The Queen will miss another event on the third day of Platinum Jubilee celebrations as a host of royals stepped out without her on Friday (local time) for a special church service.
Queen Elizabeth, who is suffering “mobility issues” and using a walking stick, stayed at home in Windsor Castle and watched day two’s National Service of Thanksgiving at London’s St Paul’s Cathedral on television.
She was represented by heir Prince Charles, while much attention was focused on Prince Harry and Meghan, who were making their first public appearance together in Britain since stepping down from royal duties two years ago.
Buckingham Palace confirmed the 96-year-old monarch, who has been feeling “discomfort”, would also miss Saturday’s 243rd Epsom Derby, which she normally attends and which together with a pop concert outside Buckingham Palace will comprise the third day of Jubilee celebrations.

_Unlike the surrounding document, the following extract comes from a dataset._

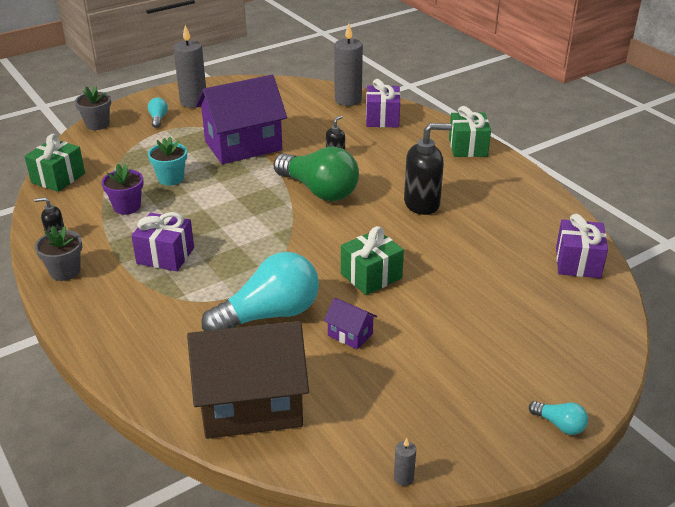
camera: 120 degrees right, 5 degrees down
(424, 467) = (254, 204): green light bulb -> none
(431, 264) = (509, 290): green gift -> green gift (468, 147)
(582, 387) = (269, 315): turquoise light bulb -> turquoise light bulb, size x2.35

As with the Thanksgiving service, the Queen will watch the Derby on television.
Friday’s church service, which followed the fun and thrills of the opening Trooping the Colour and military flypast on day one, recognised the Queen’s lifetime of service and included 400 special guests such as politicians, charity figures and groups the Queen has supported.
Prime Minister Boris Johnson, who delivered a reading, was met by a mixture of cheers and boos from the crowd outside the cathedral, reflecting recent public anger over his conduct in office.
British media commented that the boos were more prominent than the cheers.
Harry, 37, and Meghan, 40, arrived to a smattering of boos, but also loud spontaneous cheers, and appeared slightly nervous as they held hands tightly, with the eyes of the congregation fixed on them as they walked to their pews.
They were seated on the opposite side of the aisle to the Duke and Duchess of Cambridge and alongside Princess Eugenie and her husband Jack Brooksbank on one side.
On the other side was Princess Margaret’s daughter Lady Sarah Chatto.
There was no obvious interaction between Harry and his brother William at Friday’s service.
The California-based couple, who had said they were “excited and honoured” to attend the Platinum Jubilee events, made headlines with a bombshell Oprah Winfrey interview in March last year.
Their relationship with the other royals, most notably with Harry’s elder brother Prince William, has been frosty since Meghan, who is biracial, accused an unnamed royal of racism and Harry complained his family had cut them off financially..
Media reports suggested the Queen had finally met baby Lilibet for the first time on Thursday, though a palace source described this as complete speculation.
During the sermon, Archbishop of York Stephen Cottrell referenced the Queen’s love of horses as he described her enduring reign.
The Archbishop said her 70 years as head of state was like the distance of the Grand National — the famous, gruelling steeplechase — rather than the Epsom Derby sprint.
“But with endurance through times of change and challenge, joy and sorrow, you continue to offer yourself in the service of our country and the Commonwealth,” he said.
“Your Majesty, we are sorry that you’re not here with us this morning, but we are so glad that you are still in the saddle. And we are glad that there is still more to come. So thank you for staying the course.”
The service featured Bible readings, prayers, and hymns to express gratitude for Elizabeth’s reign.